**Description of the task**
Copy the rows below exactly as they appear, but leave out the pictures.

**Recorded information**
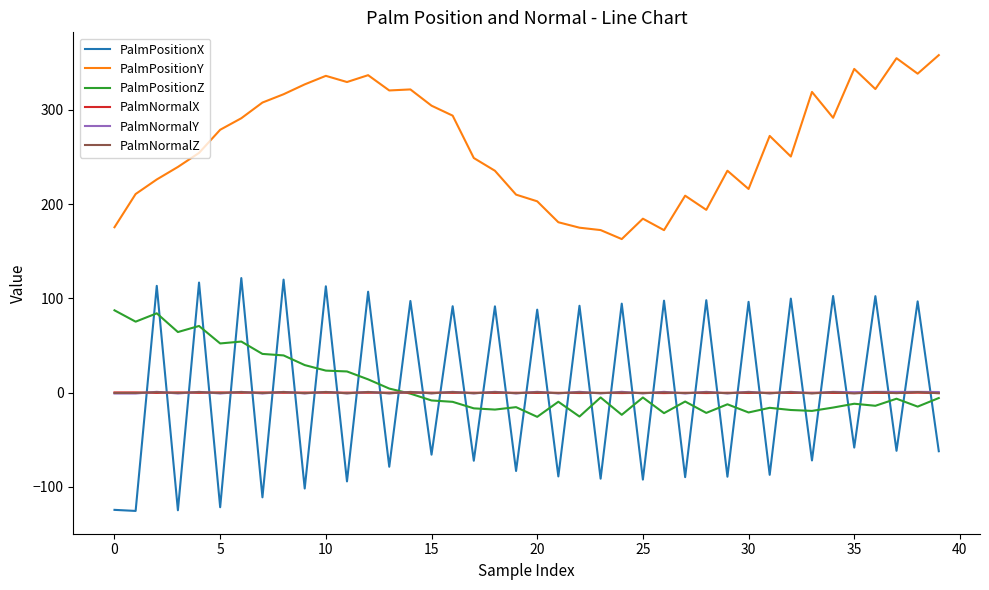

How many values in the PalmPositionZ series exceed -8?

19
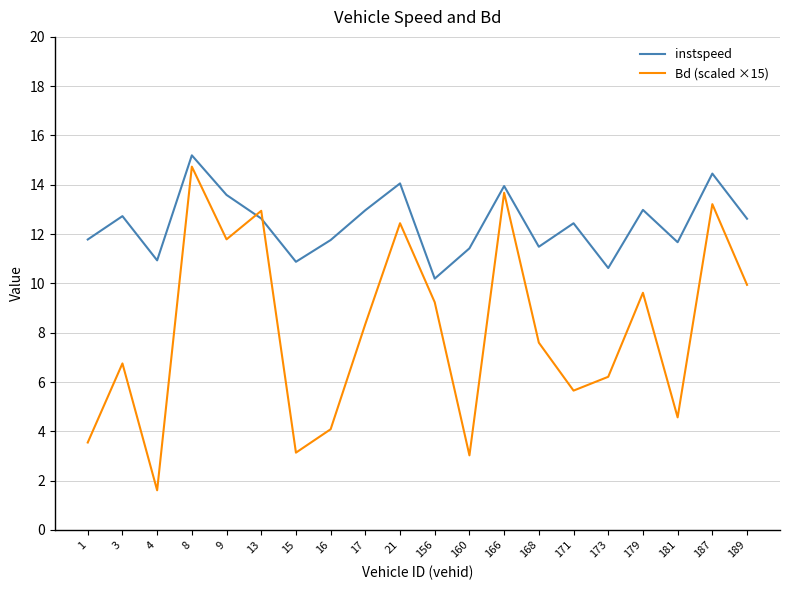

Where does the Bd (scaled ×15) series first go above 8?

8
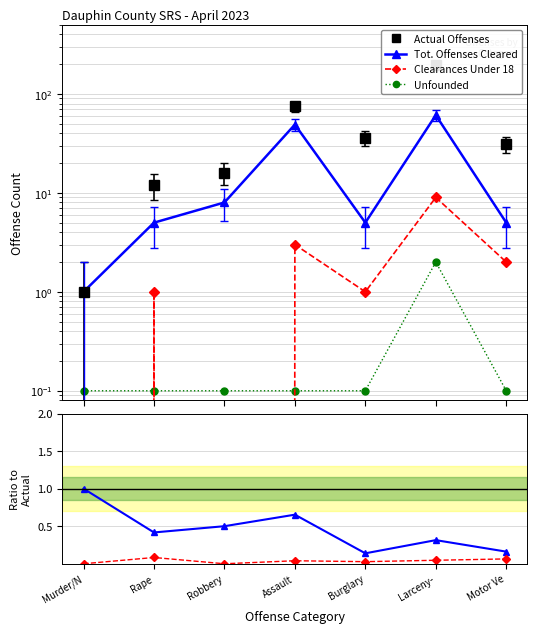

At which label does Unfounded reach its peak?

Larceny-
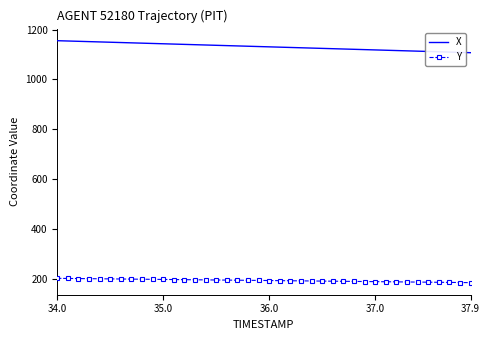

True or false: Y and X intersect in this chart.

False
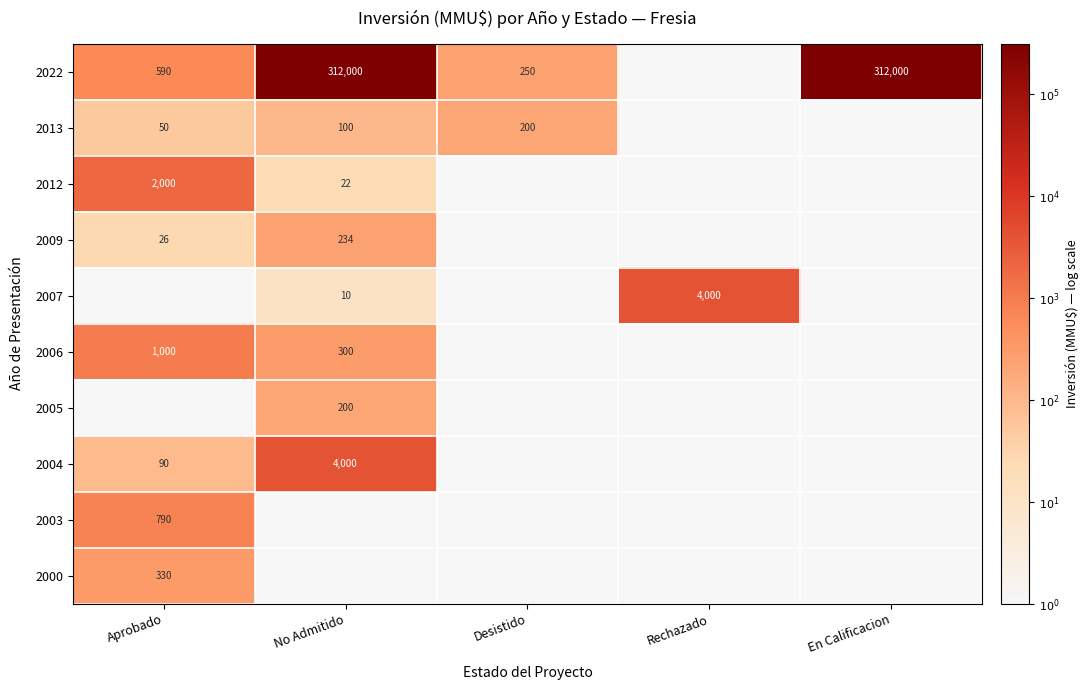

The 2012 series shows 13 at No Admitido. True or false?

False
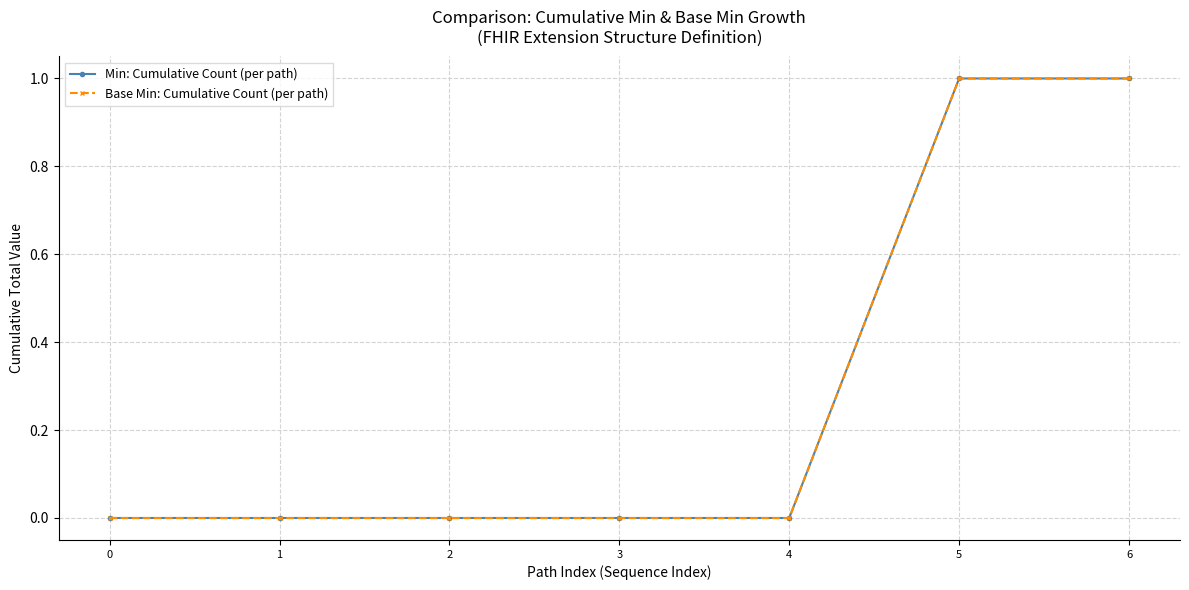

Is this an area chart (filled region under the line)?

No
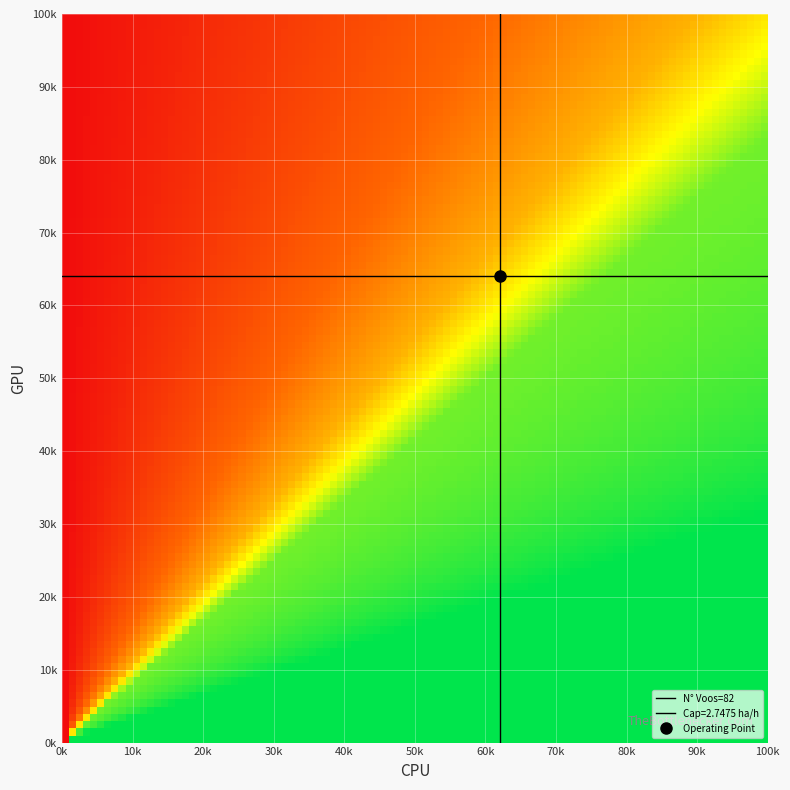

What is the greatest value displayed?

82.0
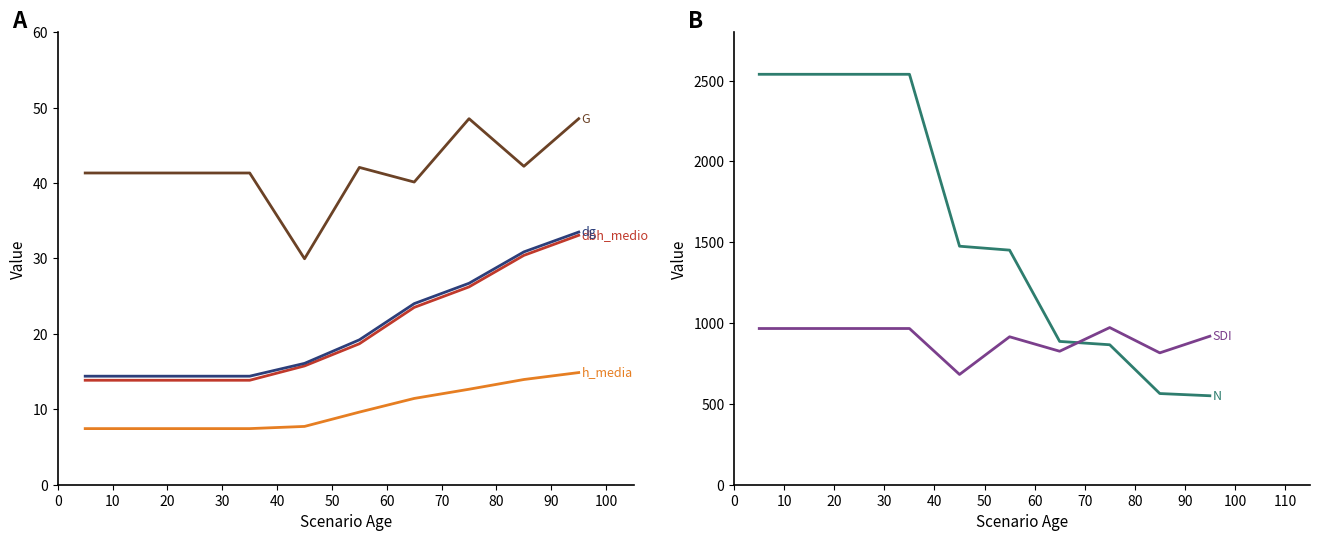

Reading right to left, what are all the values shown in this chart?

dbh_medio: 33.1	30.4	26.2	23.5	18.7	15.8	13.8	13.8	13.8	13.8
h_media: 14.9	13.9	12.7	11.4	9.6	7.7	7.4	7.4	7.4	7.4
dg: 33.5	30.9	26.7	24.0	19.2	16.1	14.4	14.4	14.4	14.4
G: 48.5	42.2	48.5	40.1	42.1	30.0	41.3	41.3	41.3	41.3
N: 550.5	564.2	866.0	886.6	1451.5	1475.8	2539.4	2539.4	2539.4	2539.4
SDI: 918.9	815.9	972.4	825.9	915.4	682.2	966.5	966.5	966.5	966.5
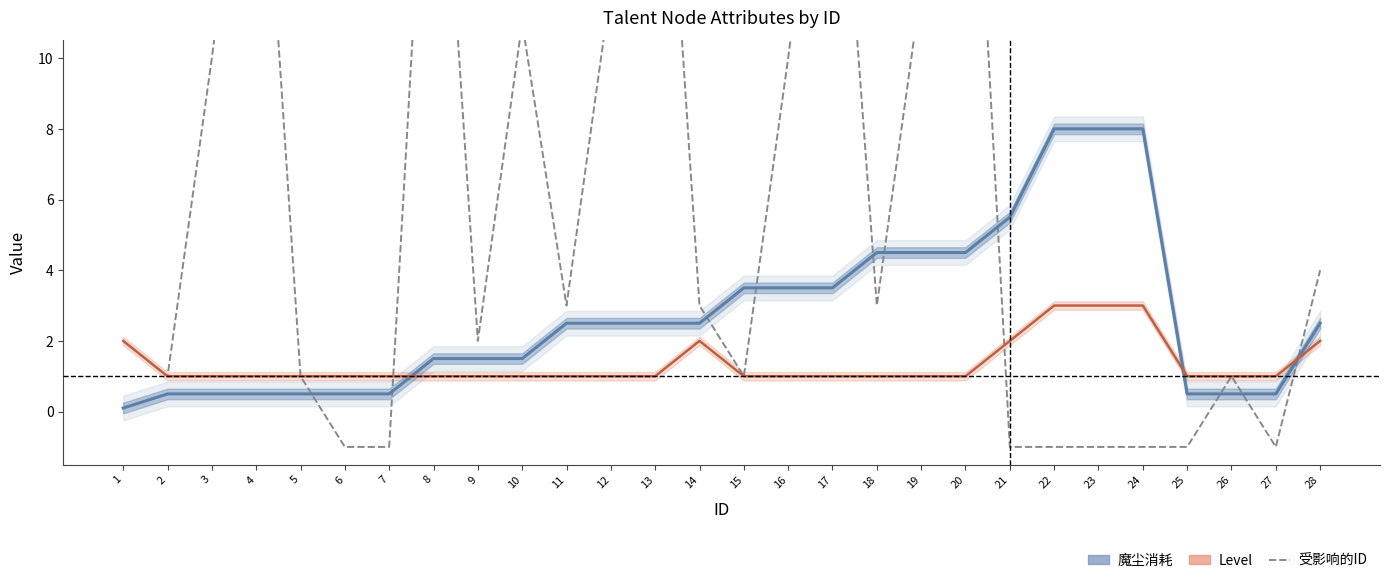

Between 16 and 27, which is larger?

16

**Exercise result**
How many values in the PalmPositionZ series exceed -8?

19

Where does the Bd (scaled ×15) series first go above 8?

8

At which label does Unfounded reach its peak?

Larceny-

True or false: Y and X intersect in this chart.

False

The 2012 series shows 13 at No Admitido. True or false?

False

Is this an area chart (filled region under the line)?

No

What is the greatest value displayed?

82.0

Reading right to left, what are all the values shown in this chart?

dbh_medio: 33.1	30.4	26.2	23.5	18.7	15.8	13.8	13.8	13.8	13.8
h_media: 14.9	13.9	12.7	11.4	9.6	7.7	7.4	7.4	7.4	7.4
dg: 33.5	30.9	26.7	24.0	19.2	16.1	14.4	14.4	14.4	14.4
G: 48.5	42.2	48.5	40.1	42.1	30.0	41.3	41.3	41.3	41.3
N: 550.5	564.2	866.0	886.6	1451.5	1475.8	2539.4	2539.4	2539.4	2539.4
SDI: 918.9	815.9	972.4	825.9	915.4	682.2	966.5	966.5	966.5	966.5

Between 16 and 27, which is larger?

16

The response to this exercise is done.